• [WHAT IS BEING ASKED]:
Working from the listing below, pick each line containing the word "would" and copy it.

========

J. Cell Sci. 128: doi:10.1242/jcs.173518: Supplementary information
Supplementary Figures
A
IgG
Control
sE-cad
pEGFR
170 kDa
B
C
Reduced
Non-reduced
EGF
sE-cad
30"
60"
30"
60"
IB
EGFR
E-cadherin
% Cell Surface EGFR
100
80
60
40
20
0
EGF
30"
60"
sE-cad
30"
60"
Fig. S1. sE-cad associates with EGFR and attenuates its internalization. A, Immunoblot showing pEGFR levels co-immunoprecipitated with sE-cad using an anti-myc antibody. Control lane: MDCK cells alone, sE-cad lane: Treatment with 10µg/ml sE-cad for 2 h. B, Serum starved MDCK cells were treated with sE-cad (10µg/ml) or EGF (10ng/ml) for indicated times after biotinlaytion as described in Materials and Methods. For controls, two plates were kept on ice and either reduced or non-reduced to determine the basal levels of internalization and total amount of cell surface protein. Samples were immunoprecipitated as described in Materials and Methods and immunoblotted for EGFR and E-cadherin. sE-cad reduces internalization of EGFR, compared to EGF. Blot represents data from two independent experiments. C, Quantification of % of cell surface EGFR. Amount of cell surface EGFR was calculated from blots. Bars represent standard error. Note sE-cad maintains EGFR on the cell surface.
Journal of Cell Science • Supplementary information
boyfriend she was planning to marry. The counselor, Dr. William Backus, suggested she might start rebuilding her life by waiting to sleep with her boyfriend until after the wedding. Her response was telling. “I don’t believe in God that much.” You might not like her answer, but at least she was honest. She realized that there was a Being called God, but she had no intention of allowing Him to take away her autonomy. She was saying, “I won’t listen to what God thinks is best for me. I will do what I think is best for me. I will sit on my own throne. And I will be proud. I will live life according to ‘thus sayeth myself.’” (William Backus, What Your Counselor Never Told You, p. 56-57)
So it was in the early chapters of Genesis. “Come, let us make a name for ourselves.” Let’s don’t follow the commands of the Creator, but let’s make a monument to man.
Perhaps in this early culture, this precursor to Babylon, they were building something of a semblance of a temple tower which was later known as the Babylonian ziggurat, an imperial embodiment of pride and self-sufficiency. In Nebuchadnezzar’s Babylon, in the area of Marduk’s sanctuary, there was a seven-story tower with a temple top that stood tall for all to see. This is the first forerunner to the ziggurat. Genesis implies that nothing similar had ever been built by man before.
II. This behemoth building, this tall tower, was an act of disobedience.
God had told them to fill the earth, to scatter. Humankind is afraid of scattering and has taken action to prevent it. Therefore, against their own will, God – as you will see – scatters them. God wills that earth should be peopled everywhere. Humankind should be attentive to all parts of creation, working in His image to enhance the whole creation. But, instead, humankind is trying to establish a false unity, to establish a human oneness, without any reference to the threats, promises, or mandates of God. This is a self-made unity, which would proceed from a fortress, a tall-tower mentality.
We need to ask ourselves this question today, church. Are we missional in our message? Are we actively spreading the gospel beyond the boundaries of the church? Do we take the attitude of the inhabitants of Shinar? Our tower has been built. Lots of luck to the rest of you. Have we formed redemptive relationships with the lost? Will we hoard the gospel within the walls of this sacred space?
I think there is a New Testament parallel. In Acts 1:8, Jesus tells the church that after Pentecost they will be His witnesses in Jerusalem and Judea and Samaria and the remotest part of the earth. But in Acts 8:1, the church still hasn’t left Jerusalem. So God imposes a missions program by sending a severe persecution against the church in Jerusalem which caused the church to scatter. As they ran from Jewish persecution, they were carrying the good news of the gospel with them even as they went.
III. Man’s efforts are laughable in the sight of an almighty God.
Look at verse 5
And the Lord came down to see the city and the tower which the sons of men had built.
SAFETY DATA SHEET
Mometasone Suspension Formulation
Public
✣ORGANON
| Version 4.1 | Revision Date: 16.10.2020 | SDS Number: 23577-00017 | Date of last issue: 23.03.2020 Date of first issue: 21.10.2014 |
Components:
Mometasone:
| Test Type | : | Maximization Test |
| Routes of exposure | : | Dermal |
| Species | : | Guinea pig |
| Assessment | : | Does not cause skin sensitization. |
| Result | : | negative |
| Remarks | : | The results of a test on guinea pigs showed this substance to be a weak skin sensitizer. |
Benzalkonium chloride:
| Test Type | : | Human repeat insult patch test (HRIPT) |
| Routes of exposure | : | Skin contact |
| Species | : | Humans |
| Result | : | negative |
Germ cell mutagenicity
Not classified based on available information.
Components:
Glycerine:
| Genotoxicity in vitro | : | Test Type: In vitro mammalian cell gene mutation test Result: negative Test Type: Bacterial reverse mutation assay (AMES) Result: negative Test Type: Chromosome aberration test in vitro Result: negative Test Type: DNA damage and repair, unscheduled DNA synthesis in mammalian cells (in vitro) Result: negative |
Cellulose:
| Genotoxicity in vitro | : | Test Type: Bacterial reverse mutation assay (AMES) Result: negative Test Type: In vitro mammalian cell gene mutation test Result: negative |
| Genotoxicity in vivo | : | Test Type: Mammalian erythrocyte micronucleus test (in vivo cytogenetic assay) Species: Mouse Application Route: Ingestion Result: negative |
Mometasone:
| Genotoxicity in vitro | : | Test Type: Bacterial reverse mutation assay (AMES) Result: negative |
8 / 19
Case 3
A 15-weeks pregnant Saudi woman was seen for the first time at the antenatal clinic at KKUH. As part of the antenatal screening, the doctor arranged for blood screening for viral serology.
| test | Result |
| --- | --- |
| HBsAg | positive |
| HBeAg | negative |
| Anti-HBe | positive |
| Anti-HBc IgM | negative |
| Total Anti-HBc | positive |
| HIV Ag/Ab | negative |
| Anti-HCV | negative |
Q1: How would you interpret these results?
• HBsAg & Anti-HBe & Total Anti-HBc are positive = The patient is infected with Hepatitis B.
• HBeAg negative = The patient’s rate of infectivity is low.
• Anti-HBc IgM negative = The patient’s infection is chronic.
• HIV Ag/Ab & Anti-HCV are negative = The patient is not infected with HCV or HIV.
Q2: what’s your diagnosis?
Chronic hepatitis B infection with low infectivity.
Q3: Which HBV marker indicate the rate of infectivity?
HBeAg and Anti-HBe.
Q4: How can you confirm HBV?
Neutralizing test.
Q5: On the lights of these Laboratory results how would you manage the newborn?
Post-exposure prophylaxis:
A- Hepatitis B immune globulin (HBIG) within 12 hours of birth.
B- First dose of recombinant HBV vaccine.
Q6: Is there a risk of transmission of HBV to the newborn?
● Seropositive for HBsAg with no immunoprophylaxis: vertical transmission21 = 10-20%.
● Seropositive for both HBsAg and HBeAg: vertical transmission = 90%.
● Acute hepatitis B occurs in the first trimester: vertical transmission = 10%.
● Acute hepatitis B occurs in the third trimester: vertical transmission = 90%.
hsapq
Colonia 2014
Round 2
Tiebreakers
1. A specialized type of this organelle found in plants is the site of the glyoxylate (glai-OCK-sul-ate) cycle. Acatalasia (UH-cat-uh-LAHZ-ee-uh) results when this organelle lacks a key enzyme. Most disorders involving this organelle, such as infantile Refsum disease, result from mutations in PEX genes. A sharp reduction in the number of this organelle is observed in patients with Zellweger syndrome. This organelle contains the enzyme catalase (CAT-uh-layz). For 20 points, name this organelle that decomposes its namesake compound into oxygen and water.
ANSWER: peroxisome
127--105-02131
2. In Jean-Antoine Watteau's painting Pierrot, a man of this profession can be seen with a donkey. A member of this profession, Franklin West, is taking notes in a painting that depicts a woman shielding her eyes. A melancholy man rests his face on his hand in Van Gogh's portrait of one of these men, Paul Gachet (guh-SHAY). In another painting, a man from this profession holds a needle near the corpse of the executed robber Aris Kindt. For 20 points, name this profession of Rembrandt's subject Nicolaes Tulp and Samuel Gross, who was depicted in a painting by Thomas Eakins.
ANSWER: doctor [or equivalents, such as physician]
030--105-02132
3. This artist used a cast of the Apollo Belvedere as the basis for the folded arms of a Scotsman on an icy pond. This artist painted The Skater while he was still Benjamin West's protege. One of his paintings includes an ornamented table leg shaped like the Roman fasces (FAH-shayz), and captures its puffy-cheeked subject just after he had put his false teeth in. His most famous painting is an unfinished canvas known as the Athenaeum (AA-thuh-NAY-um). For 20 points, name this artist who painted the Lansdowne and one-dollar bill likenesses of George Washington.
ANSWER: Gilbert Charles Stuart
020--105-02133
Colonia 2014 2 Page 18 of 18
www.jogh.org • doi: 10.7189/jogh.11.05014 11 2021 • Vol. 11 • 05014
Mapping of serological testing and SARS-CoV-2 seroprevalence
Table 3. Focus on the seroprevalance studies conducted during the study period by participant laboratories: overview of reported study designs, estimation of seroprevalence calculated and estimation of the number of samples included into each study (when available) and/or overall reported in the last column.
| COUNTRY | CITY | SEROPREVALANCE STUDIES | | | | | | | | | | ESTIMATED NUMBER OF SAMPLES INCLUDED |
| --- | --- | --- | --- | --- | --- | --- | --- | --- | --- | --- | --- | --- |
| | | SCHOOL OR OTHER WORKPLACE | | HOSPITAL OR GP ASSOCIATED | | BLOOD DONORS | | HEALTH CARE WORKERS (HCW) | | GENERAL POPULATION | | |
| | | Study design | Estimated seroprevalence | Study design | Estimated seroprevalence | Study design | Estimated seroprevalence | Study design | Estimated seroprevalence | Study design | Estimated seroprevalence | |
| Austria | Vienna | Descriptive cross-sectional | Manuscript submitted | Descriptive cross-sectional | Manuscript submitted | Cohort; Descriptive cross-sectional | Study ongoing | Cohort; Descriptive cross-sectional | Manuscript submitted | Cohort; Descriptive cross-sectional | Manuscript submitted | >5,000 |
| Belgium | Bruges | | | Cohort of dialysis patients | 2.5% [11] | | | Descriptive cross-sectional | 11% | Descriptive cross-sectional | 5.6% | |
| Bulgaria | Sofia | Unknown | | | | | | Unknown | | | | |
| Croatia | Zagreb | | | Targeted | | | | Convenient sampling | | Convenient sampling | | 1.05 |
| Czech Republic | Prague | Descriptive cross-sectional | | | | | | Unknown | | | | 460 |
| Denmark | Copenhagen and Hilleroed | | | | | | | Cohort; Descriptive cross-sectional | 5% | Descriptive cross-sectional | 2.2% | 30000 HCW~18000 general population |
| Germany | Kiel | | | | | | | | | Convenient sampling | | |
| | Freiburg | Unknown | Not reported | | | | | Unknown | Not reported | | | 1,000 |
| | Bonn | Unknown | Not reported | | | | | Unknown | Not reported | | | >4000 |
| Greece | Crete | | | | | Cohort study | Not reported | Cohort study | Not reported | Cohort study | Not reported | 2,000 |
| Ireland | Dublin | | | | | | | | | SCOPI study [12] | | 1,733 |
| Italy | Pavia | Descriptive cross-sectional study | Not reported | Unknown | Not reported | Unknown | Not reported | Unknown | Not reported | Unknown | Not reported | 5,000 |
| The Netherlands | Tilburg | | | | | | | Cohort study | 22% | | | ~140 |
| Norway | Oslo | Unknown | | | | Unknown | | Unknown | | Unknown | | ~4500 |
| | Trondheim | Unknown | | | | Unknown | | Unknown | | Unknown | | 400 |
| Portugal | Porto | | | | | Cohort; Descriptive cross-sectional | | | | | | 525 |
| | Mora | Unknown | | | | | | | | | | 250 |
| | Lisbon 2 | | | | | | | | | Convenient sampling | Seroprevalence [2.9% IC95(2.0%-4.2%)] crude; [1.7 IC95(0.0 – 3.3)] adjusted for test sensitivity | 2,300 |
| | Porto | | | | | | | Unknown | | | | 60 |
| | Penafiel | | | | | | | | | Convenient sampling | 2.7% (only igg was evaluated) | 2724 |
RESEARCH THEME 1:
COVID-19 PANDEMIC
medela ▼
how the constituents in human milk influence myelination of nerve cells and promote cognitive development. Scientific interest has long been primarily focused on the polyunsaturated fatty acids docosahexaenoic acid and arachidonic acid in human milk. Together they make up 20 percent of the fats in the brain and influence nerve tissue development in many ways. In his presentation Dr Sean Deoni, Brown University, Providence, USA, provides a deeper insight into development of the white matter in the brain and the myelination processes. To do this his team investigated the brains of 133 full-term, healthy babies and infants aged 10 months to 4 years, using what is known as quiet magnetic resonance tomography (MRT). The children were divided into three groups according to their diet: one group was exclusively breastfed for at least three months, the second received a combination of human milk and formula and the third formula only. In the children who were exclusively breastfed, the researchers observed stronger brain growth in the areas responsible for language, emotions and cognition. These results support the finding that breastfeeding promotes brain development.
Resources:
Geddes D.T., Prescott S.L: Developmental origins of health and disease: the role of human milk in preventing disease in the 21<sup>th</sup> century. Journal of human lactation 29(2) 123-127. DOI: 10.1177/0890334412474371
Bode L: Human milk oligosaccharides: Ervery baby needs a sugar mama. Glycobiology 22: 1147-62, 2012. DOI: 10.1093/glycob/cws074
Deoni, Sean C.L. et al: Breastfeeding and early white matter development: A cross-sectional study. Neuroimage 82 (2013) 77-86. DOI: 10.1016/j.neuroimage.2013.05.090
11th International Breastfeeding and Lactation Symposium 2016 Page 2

========

• [RESPONSE TO THIS EXERCISE]:
God had told them to fill the earth, to scatter. Humankind is afraid of scattering and has taken action to prevent it. Therefore, against their own will, God – as you will see – scatters them. God wills that earth should be peopled everywhere. Humankind should be attentive to all parts of creation, working in His image to enhance the whole creation. But, instead, humankind is trying to establish a false unity, to establish a human oneness, without any reference to the threats, promises, or mandates of God. This is a self-made unity, which would proceed from a fortress, a tall-tower mentality.
Q1: How would you interpret these results?
Q5: On the lights of these Laboratory results how would you manage the newborn?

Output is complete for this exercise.